It seems that most of my friends at Sysnative have all written an account of how they started debugging and why they find it so fascinating. I suppose that debugging is quite an obscure subject which often forms a small niche within online communities like forums and social media websites. The niche does create a stronger and tighter group of individuals, this is fine for small forums, although the problems associated with a niche become apparent when the user traffic for a forum becomes greater. A niche will always fail at meeting the needs of a mass market, and therefore threads are bound to become neglected or postponed.This is a very common problem within forums which have a dedicated BSOD Debugging section, and something which could be resolved if more people were taught how to solve BSOD problems more effectively without the generic troubleshooting spew I often read.
There is typically two types of debugging – BSOD Debugging (people who just solve BSOD problems) and debugging BSODs in relation to programming (driver development for instance). Debugging BSODs in relation to programming is far more common than say debugging for a user, and often this is performed under employment, unlike the its counterpart, BSOD Debugging which is often carried out by volunteers for users. There is people who do help other driver developers in debugging for free, like most of the threads on OSR Online.
Why even begin to learn debugging, or more importantly, how to begin? My first serious interest with computers began, when I was 16 and found a general (quick basics of several different languages) programming book for beginners in the school library. I knew very little about computers at the time, and it may seem that I was taking a huge leap without any consideration of how difficult (and irritating) programming can be. However, the cryptic code and strange technical descriptions were intriguing; functions, variables and stacks? What is C and BASIC?
After reading through the book, and writing several very basic programs, I wanted to learn one particular language – C/C++. It’s syntax was clean and simple, and I had often read that C/C++ was an industry standard for any programming position. I then purchased a few different books on C/C++ and read those.

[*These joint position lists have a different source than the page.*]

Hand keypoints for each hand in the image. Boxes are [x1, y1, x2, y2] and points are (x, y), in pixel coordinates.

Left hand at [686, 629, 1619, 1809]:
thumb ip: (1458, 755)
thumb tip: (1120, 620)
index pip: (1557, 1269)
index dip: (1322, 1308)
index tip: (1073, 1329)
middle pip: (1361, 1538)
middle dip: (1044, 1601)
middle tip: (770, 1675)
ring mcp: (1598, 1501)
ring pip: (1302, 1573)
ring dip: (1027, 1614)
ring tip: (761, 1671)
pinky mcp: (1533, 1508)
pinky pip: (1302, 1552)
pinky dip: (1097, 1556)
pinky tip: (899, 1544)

Since none of my friends had no interest in Computer Science or Software Engineering, I wanted to talk to others about programming and how interesting it was; I joined Sevenforums in March 2012. From March 2012, I learned backwards, I went and learned all the basics about the registry, memory, hardware formats and file systems.
With this basic knowledge and after helping users with what would seem like trivial problems now, I became interested in the mysterious BSOD Debugging section. I used to think that the people helping within the BSOD Debugging were omnipotent, and the experts of the Windows operating system. In truth, I wanted to join this elite group of users which seemed to get considerable attention from other ‘high-ranking’ members to have a good image on the forum.

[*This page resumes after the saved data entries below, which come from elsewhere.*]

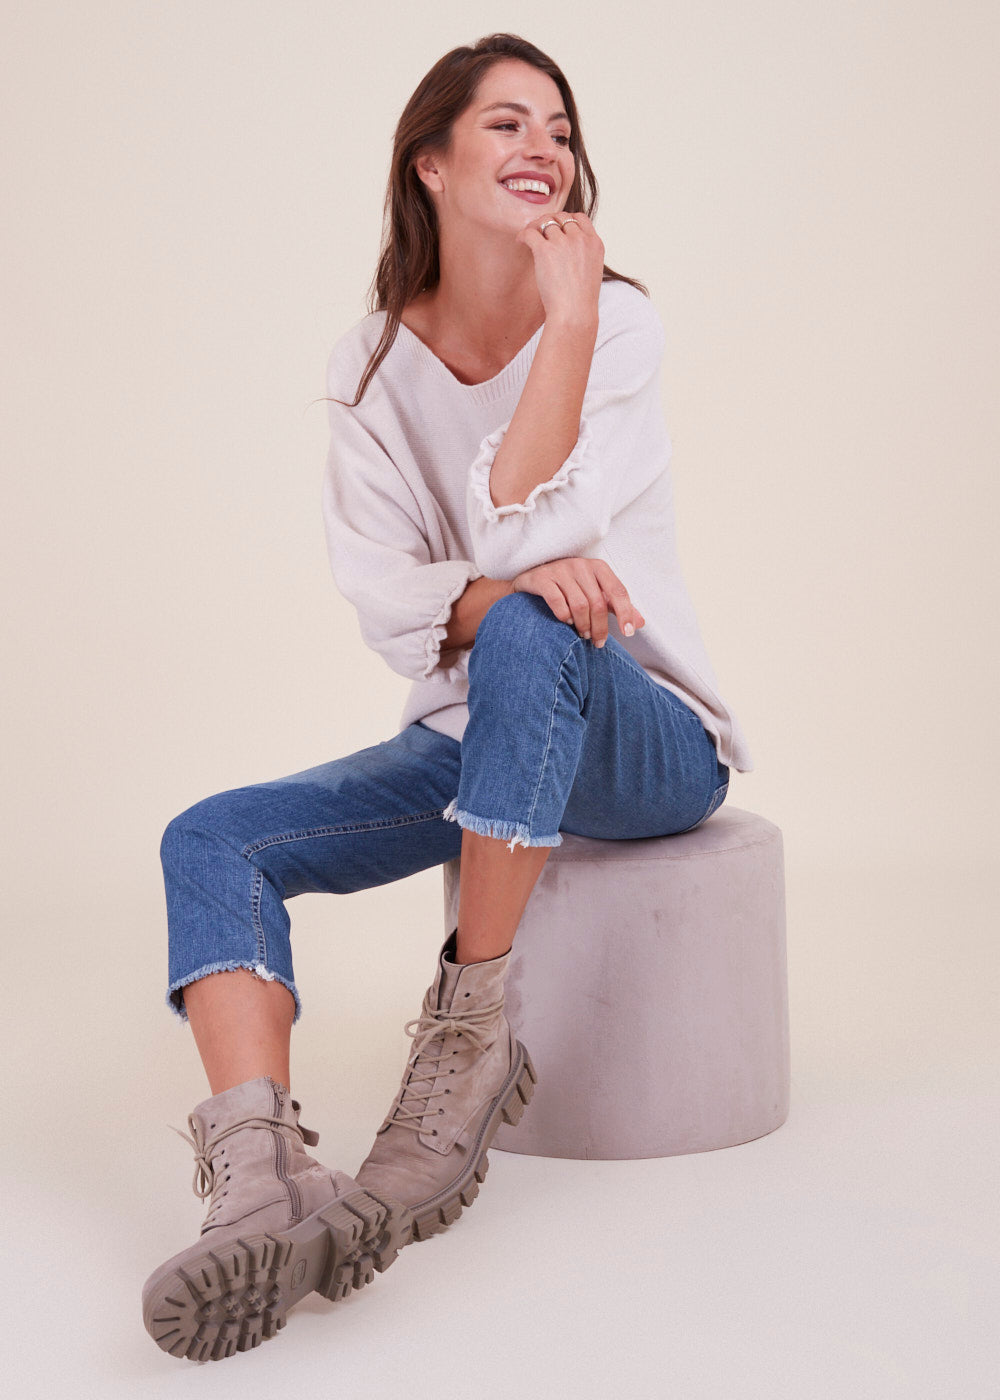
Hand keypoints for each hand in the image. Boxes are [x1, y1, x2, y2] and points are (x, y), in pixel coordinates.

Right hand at [511, 558, 644, 647]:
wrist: (532, 580)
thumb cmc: (569, 589)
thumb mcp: (595, 594)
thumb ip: (617, 607)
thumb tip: (640, 623)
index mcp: (598, 567)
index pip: (618, 591)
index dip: (625, 613)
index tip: (628, 633)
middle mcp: (580, 565)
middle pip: (598, 603)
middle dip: (600, 627)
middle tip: (597, 641)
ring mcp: (560, 570)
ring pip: (579, 605)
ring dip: (583, 625)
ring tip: (582, 635)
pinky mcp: (542, 578)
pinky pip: (557, 602)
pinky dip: (564, 617)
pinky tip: (566, 623)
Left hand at [515, 211, 603, 324]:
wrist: (574, 313)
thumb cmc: (580, 301)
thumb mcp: (592, 272)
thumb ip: (583, 256)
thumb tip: (567, 252)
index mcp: (595, 243)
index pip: (580, 218)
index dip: (566, 220)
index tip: (558, 229)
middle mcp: (580, 239)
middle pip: (561, 217)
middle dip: (549, 222)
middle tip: (539, 232)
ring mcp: (563, 243)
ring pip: (545, 223)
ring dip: (535, 227)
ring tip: (528, 238)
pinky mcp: (545, 250)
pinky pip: (530, 232)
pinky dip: (523, 235)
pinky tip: (520, 242)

Thankfully, after I started to learn debugging properly and my knowledge began to build, the “I want to look really smart in front of people” thought had disappeared. I left behind the rep hunting – helping to boost your virtual ego – and saw debugging as an academic interest. I liked the cryptic nature and puzzle solving involved with finding a solution, in addition to the uplifting feeling of helping someone. I began to delve deeper into WinDbg’s commands and extensions, started to use custom WinDbg DLLs and read books/articles about the Windows kernel.
With my knowledge of the operating system and WinDbg growing. I felt confident enough to teach others, and started to write a small HTML-based website which taught debugging. The poor hosting and lack of support meant that my website would need to be transferred to a blogging platform. This lead to the creation of BSODTutorials.
I wanted to teach for two reasons: I enjoy teaching and believe all education should be free; the number of users who actually debugged a BSOD by going beyond some generic troubleshooting advice supplemented with a simple !analyze -v was decreasing. I hated the fact that many analysts or debuggers, were beginning to try and meet the requirements of quantity over quality. These people were becoming lazy and arrogant, adopting the elitist niche expert image and using that to intimidate those asking for help.
Fortunately, when I used Sysnative Forums, I meet a community of wonderful people who shared the same ideals as me – everyone is equal, share knowledge openly and help the user properly. Provide advice to prevent problems in the future, what steps you suggest and why, and look to the root of the problem by going beyond !analyze -v!
One of the nice things about Sysnative Forums, is the lack of reputation system, although there is user titles, these titles are only really used to identify a person’s expertise or interest in a particular area. Furthermore, the user titles can also be used to find “teachers”, the Experts are generally the people who teach, whereas, the Analysts are usually the ones who debug but could also teach beginners too depending upon their knowledge and experience. The no reputation system, most importantly, helps to promote equality within the community.